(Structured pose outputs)
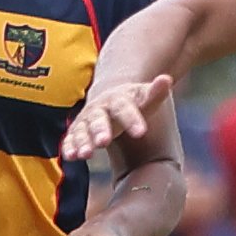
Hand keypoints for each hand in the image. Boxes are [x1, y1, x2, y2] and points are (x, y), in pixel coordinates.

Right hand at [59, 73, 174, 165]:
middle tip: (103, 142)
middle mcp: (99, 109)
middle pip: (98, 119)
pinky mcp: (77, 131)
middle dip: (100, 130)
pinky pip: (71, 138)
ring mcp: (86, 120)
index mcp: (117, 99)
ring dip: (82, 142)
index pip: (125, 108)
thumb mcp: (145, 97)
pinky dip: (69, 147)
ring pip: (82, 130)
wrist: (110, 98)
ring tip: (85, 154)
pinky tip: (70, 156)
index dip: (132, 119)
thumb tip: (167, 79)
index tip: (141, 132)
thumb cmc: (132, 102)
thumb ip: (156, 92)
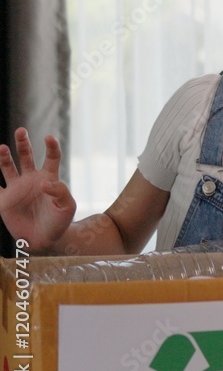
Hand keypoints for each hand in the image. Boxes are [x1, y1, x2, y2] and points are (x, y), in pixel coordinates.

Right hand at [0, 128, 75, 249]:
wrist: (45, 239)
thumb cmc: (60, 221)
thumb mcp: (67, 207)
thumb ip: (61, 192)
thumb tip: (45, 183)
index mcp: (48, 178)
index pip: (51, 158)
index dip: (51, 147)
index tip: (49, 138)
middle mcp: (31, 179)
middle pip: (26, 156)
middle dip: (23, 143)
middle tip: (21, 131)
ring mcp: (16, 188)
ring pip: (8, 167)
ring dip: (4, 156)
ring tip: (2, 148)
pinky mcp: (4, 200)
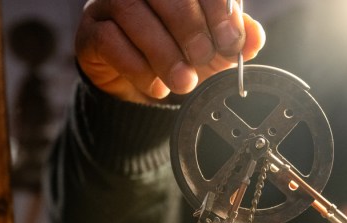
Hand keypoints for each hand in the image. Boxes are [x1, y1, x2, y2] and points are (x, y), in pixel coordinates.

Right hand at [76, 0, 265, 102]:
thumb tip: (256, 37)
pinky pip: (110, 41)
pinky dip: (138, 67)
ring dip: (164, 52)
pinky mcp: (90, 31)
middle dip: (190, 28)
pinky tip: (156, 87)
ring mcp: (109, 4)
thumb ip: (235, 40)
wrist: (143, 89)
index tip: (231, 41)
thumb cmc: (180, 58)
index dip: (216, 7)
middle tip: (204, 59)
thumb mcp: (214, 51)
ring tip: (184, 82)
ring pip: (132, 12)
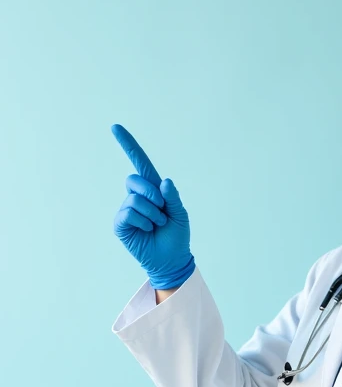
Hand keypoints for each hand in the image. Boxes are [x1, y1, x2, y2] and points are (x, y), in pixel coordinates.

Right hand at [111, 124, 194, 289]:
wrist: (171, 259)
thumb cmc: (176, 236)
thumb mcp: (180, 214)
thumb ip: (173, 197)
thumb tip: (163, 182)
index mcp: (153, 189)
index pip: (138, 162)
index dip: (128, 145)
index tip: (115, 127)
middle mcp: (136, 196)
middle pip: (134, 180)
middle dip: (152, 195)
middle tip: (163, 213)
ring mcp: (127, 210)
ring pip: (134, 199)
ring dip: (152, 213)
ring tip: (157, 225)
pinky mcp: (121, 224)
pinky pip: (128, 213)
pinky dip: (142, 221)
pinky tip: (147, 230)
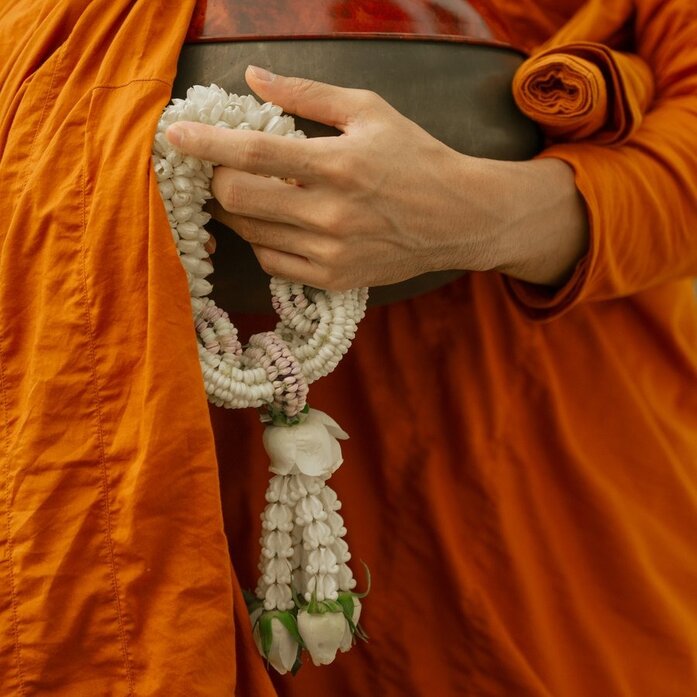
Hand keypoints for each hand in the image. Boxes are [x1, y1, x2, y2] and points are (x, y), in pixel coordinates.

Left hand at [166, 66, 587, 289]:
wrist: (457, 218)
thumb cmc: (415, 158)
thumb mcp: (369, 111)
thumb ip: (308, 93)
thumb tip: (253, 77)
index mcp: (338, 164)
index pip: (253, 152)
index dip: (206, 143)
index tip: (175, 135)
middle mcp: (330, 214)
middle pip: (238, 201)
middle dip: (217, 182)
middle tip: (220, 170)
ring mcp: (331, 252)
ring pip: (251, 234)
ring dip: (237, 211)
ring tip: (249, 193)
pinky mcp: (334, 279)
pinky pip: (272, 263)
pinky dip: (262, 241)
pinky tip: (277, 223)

Your objective = Which part of the entries opens with the line containing "middle dip: (190, 28)" and closes with the line containing "thumb ip: (173, 197)"? Output that part exactly, ends included, pictures excluded.

Answer space =
middle dip: (190, 28)
pinky tip: (156, 87)
ring mcp: (109, 4)
thumb ip: (235, 40)
wrist: (143, 89)
index tip: (231, 41)
thumb cmc: (180, 58)
index dip: (216, 7)
middle tip: (204, 59)
thumb mcp: (214, 51)
ring tip: (184, 82)
ring pip: (132, 12)
Hand keypoints for each hand in the image. Boxes are [x1, y1, x2, y2] and points are (x, y), in pixel coordinates.

Right hand at [111, 124, 194, 289]:
wrist: (171, 259)
thumb cmc: (176, 236)
thumb mcp: (180, 214)
thumb ip: (173, 197)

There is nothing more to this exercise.